Subjects were advised to take naproxen sodium along with 1 or 2 tablets of the study drug, every 8 hours as needed. They were followed up by telephone 1 week later and again at 3 months, with 92% followed up at 3 months.

At 1 week after the ED visit, there were no clinically or statistically significant differences seen among the treatment groups in improvements measured by RMDQ scores, with placebo subjects showing a mean improvement of 9.6% (98% CI, 7.7-11.5); cyclobenzaprine subjects, 10.1 (98% CI, 7.9-12.3); and oxycodone/acetaminophen subjects, 10.9 (98% CI, 8.9-13.0). At 3 months, functional and pain outcomes did not differ significantly among the groups.

Adverse events were lowest in the placebo group, with 21% of patients reporting at least one after the first week, compared with 34% for cyclobenzaprine and 40% for oxycodone; the most commonly reported effects were drowsiness, dizziness, and gastric symptoms. “This works out to a number needed to harm for cyclobenzaprine of eight, and for Percocet [oxycodone/acetaminophen] of five,” compared with placebo, Dr. Friedman told the conference.
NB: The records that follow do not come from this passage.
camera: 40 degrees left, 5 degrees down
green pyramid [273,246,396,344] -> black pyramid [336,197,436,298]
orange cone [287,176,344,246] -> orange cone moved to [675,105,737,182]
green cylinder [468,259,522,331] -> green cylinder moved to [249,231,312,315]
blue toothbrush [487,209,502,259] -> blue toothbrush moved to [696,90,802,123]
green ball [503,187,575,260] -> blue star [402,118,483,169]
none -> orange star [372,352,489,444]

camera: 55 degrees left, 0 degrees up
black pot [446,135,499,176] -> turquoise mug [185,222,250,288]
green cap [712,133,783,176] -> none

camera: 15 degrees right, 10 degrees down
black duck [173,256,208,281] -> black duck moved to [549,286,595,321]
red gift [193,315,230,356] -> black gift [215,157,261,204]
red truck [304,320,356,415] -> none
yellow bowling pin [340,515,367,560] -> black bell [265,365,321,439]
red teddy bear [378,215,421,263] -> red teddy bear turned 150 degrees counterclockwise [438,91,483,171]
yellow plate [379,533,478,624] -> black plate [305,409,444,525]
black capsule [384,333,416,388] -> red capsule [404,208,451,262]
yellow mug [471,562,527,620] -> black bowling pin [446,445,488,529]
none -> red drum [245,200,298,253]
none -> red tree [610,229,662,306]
However, he noted, of the patients who adhered to the study medications – that is, who took them more than once – only 30% of those on oxycodone reported moderate or severe back pain at 1 week, compared with 48% of patients taking placebo, a statistically significant difference, though overall RMDQ improvement did not differ among the groups.

“Giving [oxycodone] to all your patients with lower back pain is a strategy that’s not going to work,” he said. “But if you limit it to patients who really need it and are likely to adhere to it, that’s a population who might see a benefit. Just remember, the number to harm needed is five. Don’t prescribe this medication lightly.”

Dr. Friedman said that low back pain complaints account for 2.4% of all ED visits in the United States, or 2.7 million visits annually, and that more than half of ED prescriptions for low back pain comprise combinations of two of the drug classes, with 16% of prescriptions combining all three.

Dr. Friedman’s study was internally funded and neither he nor his coinvestigators disclosed conflicts of interest.